A fundamental challenge in robust visual-inertial odometry (VIO) is to dynamically assess the reliability of sensor measurements. This assessment is crucial for properly weighting the contribution of each measurement to the state estimate. Conventional methods often simplify this by assuming a static, uniform uncertainty for all measurements. This heuristic, however, may be limited in its ability to capture the dynamic error characteristics inherent in real-world data. To improve this limitation, we present a statistical framework that learns measurement reliability assessment online, directly from sensor data and optimization results. Our approach leverages multi-view geometric consistency as a form of self-supervision. This enables the system to infer landmark uncertainty and adaptively weight visual measurements during optimization. We evaluated our method on the public EuRoC dataset, demonstrating improvements in tracking accuracy with average reductions of approximately 24\% in translation error and 42\% in rotation error compared to baseline methods with fixed uncertainty parameters. The resulting framework operates in real time while showing enhanced accuracy and robustness. To facilitate reproducibility and encourage further research, the source code will be made publicly available.

Paper Structure

This paper contains 23 sections, 18 equations, 4 figures, 1 table, 2 algorithms.

Figures (4)

  • Figure 1: Visualization of learned uncertainty estimates for visual landmarks. The ellipses represent the projected 2D covariance of 3D landmark uncertainties onto the image plane, illustrating the spatial distribution of measurement reliability. Color coding indicates uncertainty magnitude: red ellipses correspond to lower uncertainties (higher reliability), while blue ellipses indicate higher uncertainties (lower reliability). This adaptive uncertainty modeling enables observation-specific weighting in bundle adjustment optimization.

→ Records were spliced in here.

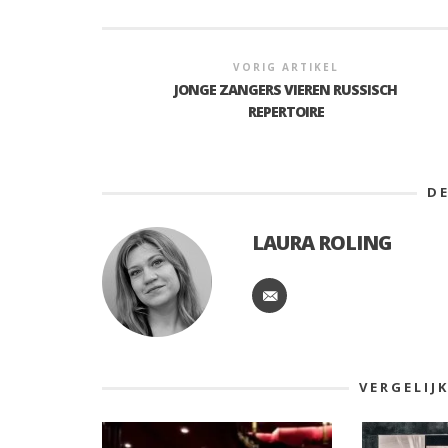
VORIG ARTIKEL
JONGE ZANGERS VIEREN RUSSISCH
REPERTOIRE
D
LAURA ROLING
VERGELIJ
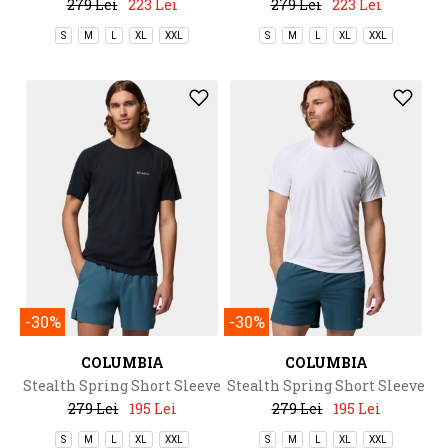
279 Lei
223 Lei
279 Lei
223 Lei
S
M
L
XL
XXL
S
M
L
XL
XXL
-30%
-30%
COLUMBIA
COLUMBIA
Stealth Spring Short Sleeve
Stealth Spring Short Sleeve
Tee
Tee
279 Lei
195 Lei
279 Lei
195 Lei
S
M
L
XL
XXL
S
M
L
XL
XXL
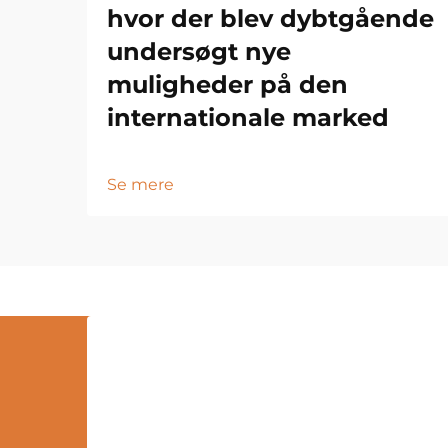
hvor der blev dybtgående
undersøgt nye
muligheder på den
internationale marked
Se mere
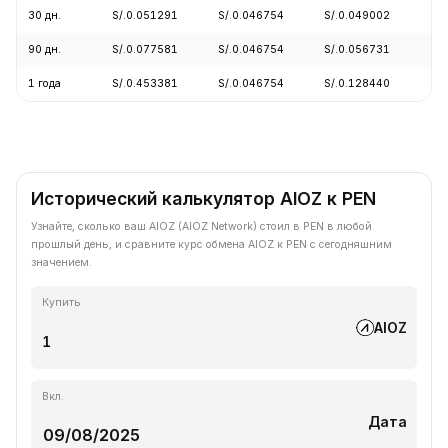
30 дн.
S/.0.051291
S/.0.046754
S/.0.049002
-9
90 дн.
S/.0.077581
S/.0.046754
S/.0.056731
-1
1 года
S/.0.453381
S/.0.046754
S/.0.128440
-8
Исторический калькулятор AIOZ к PEN
Узнайте, сколько ваш AIOZ (AIOZ Network) стоил в PEN в любой
прошлый день, и сравните курс обмена AIOZ к PEN с сегодняшним
значением.
Купить
AIOZ
Вкл.
Дата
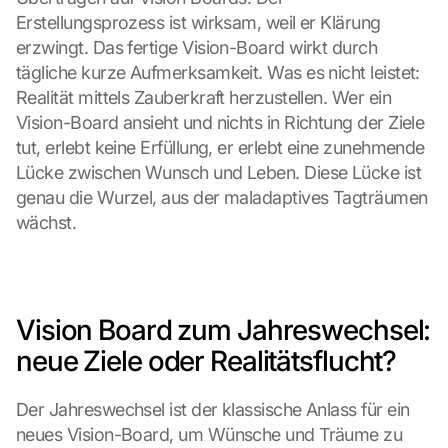
Erstellungsprozess ist wirksam, weil er Klärung 
erzwingt. Das fertige Vision-Board wirkt durch 
tägliche kurze Aufmerksamkeit. Was es nicht leistet: 
Realität mittels Zauberkraft herzustellen. Wer ein 
Vision-Board ansieht und nichts in Richtung der Ziele 
tut, erlebt keine Erfüllung, er erlebt eine zunehmende 
Lücke zwischen Wunsch und Leben. Diese Lücke ist 
genau die Wurzel, aus der maladaptives Tagträumen 
wächst.
Vision Board zum Jahreswechsel: 
neue Ziele oder Realitätsflucht?
Der Jahreswechsel ist der klassische Anlass für ein 
neues Vision-Board, um Wünsche und Träume zu 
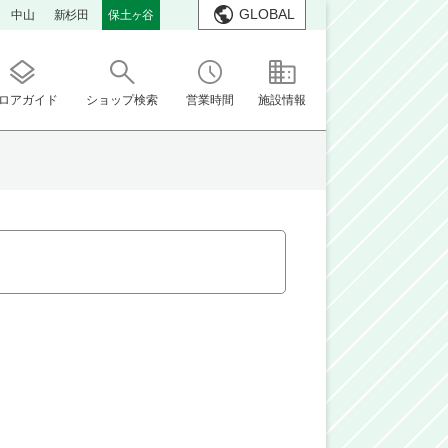
GLOBAL
中山
新杉田
保土ヶ谷
ロアガイド
ショップ検索
営業時間
施設情報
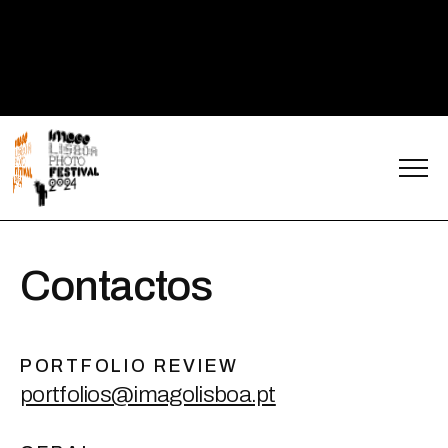
Menu
Contactos
C
o
n
t
a
c
t
o
s
PORTFOLIO REVIEW
portfolios@imagolisboa.pt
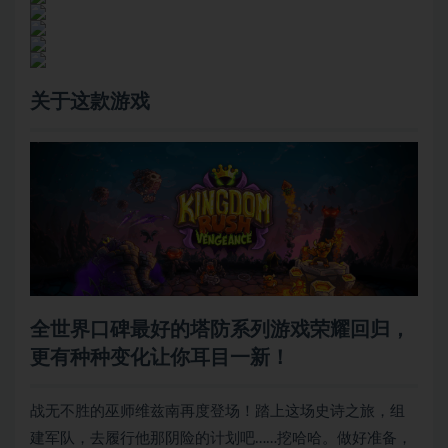
关于这款游戏
全世界口碑最好的塔防系列游戏荣耀回归，
更有种种变化让你耳目一新！
战无不胜的巫师维兹南再度登场！踏上这场史诗之旅，组
建军队，去履行他那阴险的计划吧……挖哈哈。做好准备，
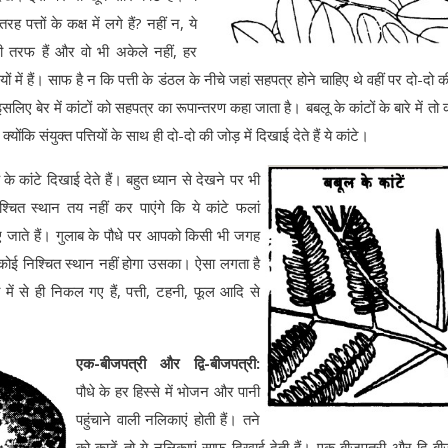
रह पत्तों के कक्ष में लगे हैं? नहीं न, ये
ी तरफ हैं और वो भी अकेले नहीं, हर
ं में हैं। साफ है न कि पत्ती के डंठल के नीचे जहां सहपत्र होने चाहिए थे वहीं पर दो-दो 
। इसलिए बेर में कांटों को सहपत्र का रूपान्तरण कहा जाता है। बबलू के कांटों के बारे में तो
्योंकि संयुक्त पत्तियों के साथ ही दो-दो की जोड़ में दिखाई देते हैं ये कांटे।
के कांटे दिखाई देते हैं। बहुत ध्यान से देखने पर भी
ित स्थान तय नहीं कर पाएंगे कि ये कांटे फलां
ए जाते हैं। गुलाब के पौधे पर आपको किसी भी जगह
कोई निश्चित स्थान नहीं होगा उसका। ऐसा लगता है
में से ही निकल गए हैं, पत्ती, टहनी, फूल आदि से
एक-बीजपत्री और द्वि-बीजपत्री:
पौधे के हर हिस्से में भोजन और पानी
पहुंचाने वाली नलिकाएं होती हैं। तने
को काटें तो ये नलिकाएं साफ दिखाई देती हैं। एक बीजपत्री और द्वि-बी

  • Figure 2: Overview of the proposed visual-inertial system architecture featuring a dual-pipeline design. The upper pipeline handles real-time pose tracking via Perspective-n-Point (PnP) optimization, while the lower pipeline performs map refinement through sliding window bundle adjustment (BA) integrated with our statistical uncertainty learning module. The learned uncertainty estimates are propagated back to the tracking pipeline, establishing a feedback mechanism that enhances system performance.

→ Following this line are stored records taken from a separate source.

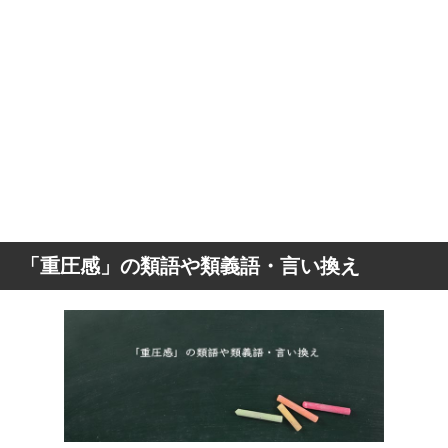
「重圧感」の類語や類義語・言い換え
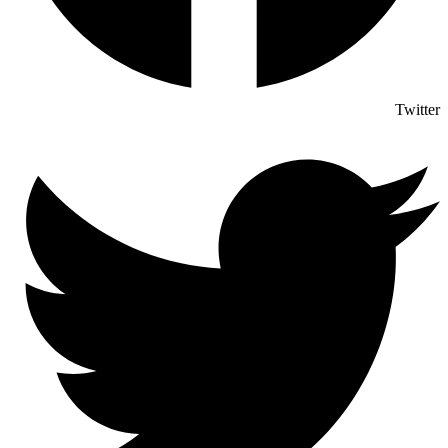
Twitter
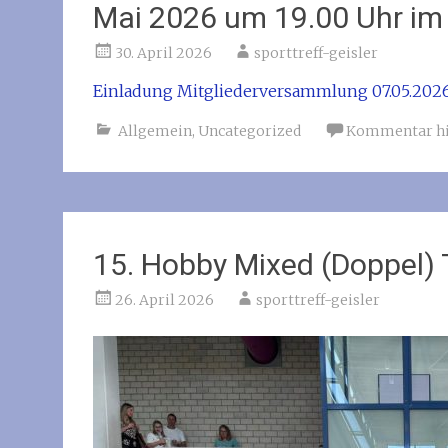
Mai 2026 um 19.00 Uhr im 
30. April 2026
sporttreff-geisler
Einladung Mitgliederversammlung 07.05.202
Allgemein
,
Uncategorized
Kommentar hi
15. Hobby Mixed (Doppel) 
26. April 2026
sporttreff-geisler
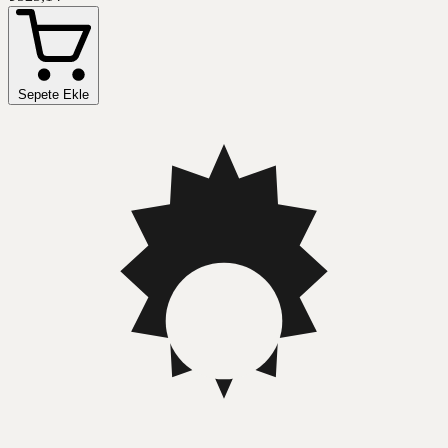
Sepete Ekle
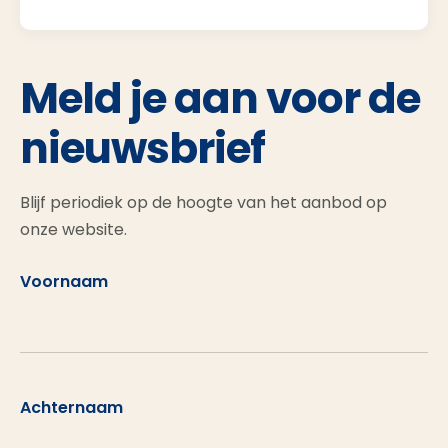
Meld je aan voor de
nieuwsbrief
Blijf periodiek op de hoogte van het aanbod op
onze website.
Voornaam
Achternaam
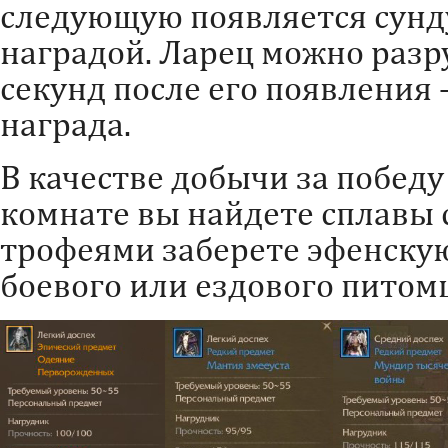
следующую появляется сунд
наградой. Ларец можно разр
секунд после его появления
награда.
В качестве добычи за победу
комнате вы найдете сплавы с
трофеями заберете эфенску
боевого или ездового питомц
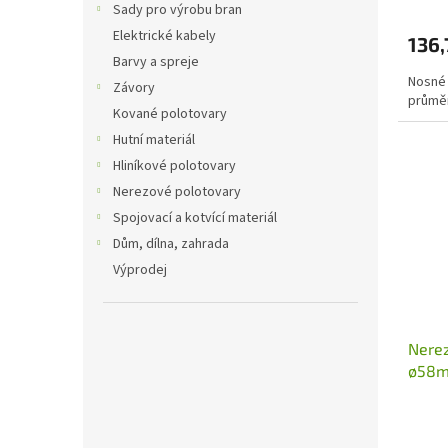
Sady pro výrobu bran
Elektrické kabely
136,
Barvy a spreje
Nosné 
Závory
průměr
Kované polotovary
Hutní materiál
Hliníkové polotovary
Nerezové polotovary
Spojovací a kotvící materiál
Dům, dílna, zahrada
Výprodej
Nerez
ø58m
kolej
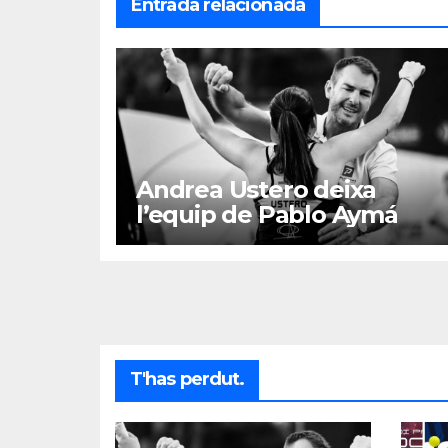
Entrada relacionada
Andrea Ustero deixa
l’equip de Pablo Aymá
T'has perdut.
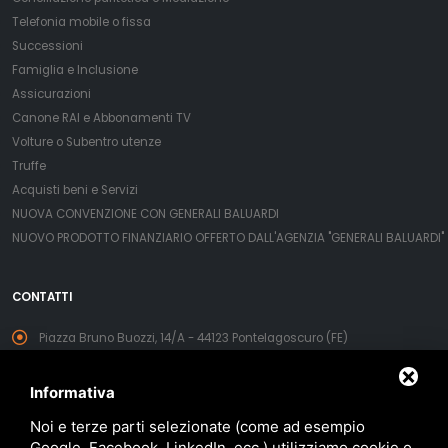
Telefonia mobile o fissa
Successioni
Famiglia e Inclusione
Assicurazioni
Canone RAI e Abbonamenti TV
Volture o Subentro utenze
Truffe
Acquisti beni e Servizi
NUOVA CONVENZIONE CON GENERALI BALUARDI
NUOVO PRODOTTO FINANZIARIO OFFERTO DALL'AGENZIA "GENERALI BALUARDI"
CONTATTI
Piazza Bruno Buozzi, 14/A - 44123 Pontelagoscuro (FE)
44121 Ferrara FE
Informativa
ferrara@legaconsumatori.it
Noi e terze parti selezionate (come ad esempio
+39 0425 727691
Google, Facebook, LinkedIn, ecc.) utilizziamo cookie o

  • Figure 3: Sliding window bundle adjustment framework. The system maintains a fixed-size window of keyframes while marginalizing older frames. Visual observations connect 3D landmarks to multiple keyframes, while IMU measurements provide constraints between consecutive poses. The optimization jointly estimates camera poses, landmark positions, and IMU biases within the sliding window.

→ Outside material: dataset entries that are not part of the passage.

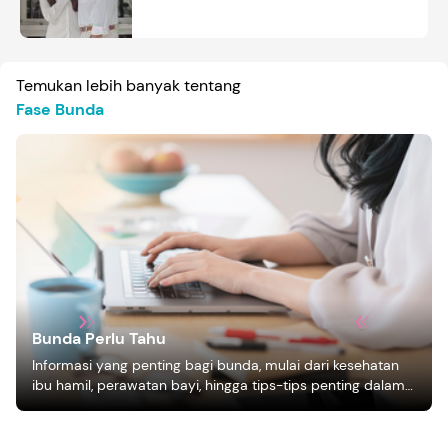
Temukan lebih banyak tentang
Fase Bunda
Bunda Perlu Tahu
Informasi yang penting bagi bunda, mulai dari kesehatan
ibu hamil, perawatan bayi, hingga tips-tips penting dalam
mengasuh anak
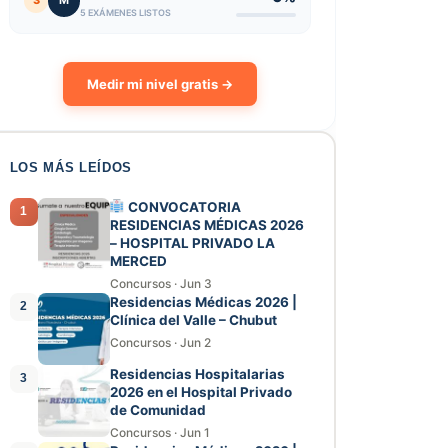
3
M
5 EXÁMENES LISTOS
Medir mi nivel gratis →
LOS MÁS LEÍDOS
CONVOCATORIA
1
RESIDENCIAS MÉDICAS 2026
– HOSPITAL PRIVADO LA
MERCED
Concursos
·
Jun 3
Residencias Médicas 2026 |
2
Clínica del Valle – Chubut
Concursos
·
Jun 2
Residencias Hospitalarias
3
2026 en el Hospital Privado
de Comunidad
Concursos
·
Jun 1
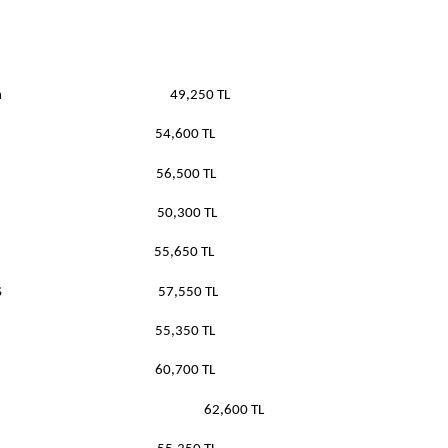
750 Yaris 1.33 Fun 49,250 TL
ultidrive S 54,600 TL
k Multidrive S 56,500 TL
n Special 50,300 TL
l Multidrive S 55,650 TL
pack Multidrive S 57,550 TL
3 Style 55,350 TL
Multidrive S 60,700 TL
ypack Multidrive S 62,600 TL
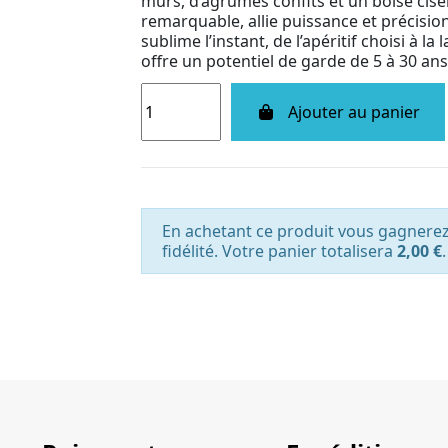
mûrs, d’agrumes confits et un boisé cise
remarquable, allie puissance et précision
sublime l’instant, de l’apéritif choisi à l
offre un potentiel de garde de 5 à 30 ans
Ajouter au panier
En achetant ce produit vous gagnere
fidélité. Votre panier totalisera
2,00 €
.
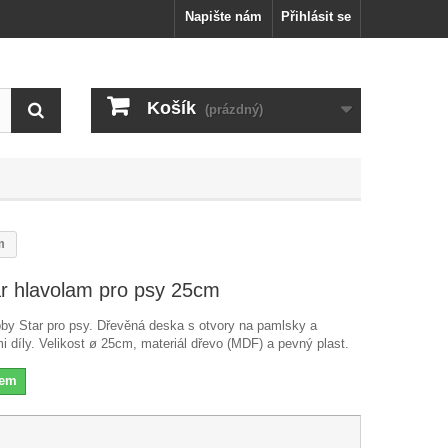
Napište nám
Přihlásit se
Košík
(prázdný)
m
r hlavolam pro psy 25cm
bby Star pro psy. Dřevěná deska s otvory na pamlsky a
i díly. Velikost ø 25cm, materiál dřevo (MDF) a pevný plast.
dem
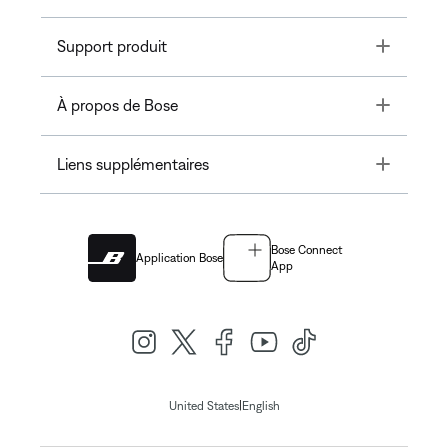
Toggle
Support produit
Toggle
À propos de Bose
Toggle
Liens supplémentaires
Bose Connect
Application Bose
App
|
United States
English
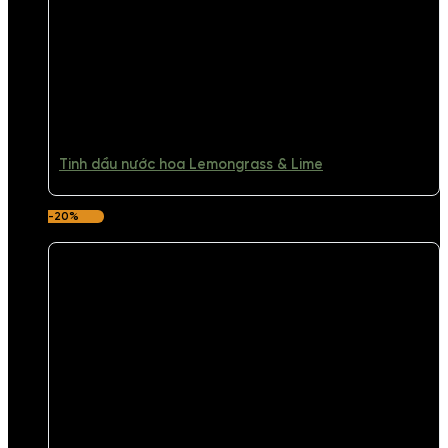
Tinh dầu nước hoa Lemongrass & Lime
-20%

  • Figure 4: Quantitative evaluation of frame-to-frame relative pose accuracy across EuRoC sequences. Upper panels display translation RMSE (cm), lower panels show rotation RMSE (degrees). Our statistical uncertainty learning approach (Phase 2) demonstrates consistent improvements over baseline and geometric uncertainty methods (Phase 1) across most sequences. The progressive improvement trend (Baseline → Phase 1 → Phase 2) validates the effectiveness of adaptive uncertainty learning for visual-inertial odometry.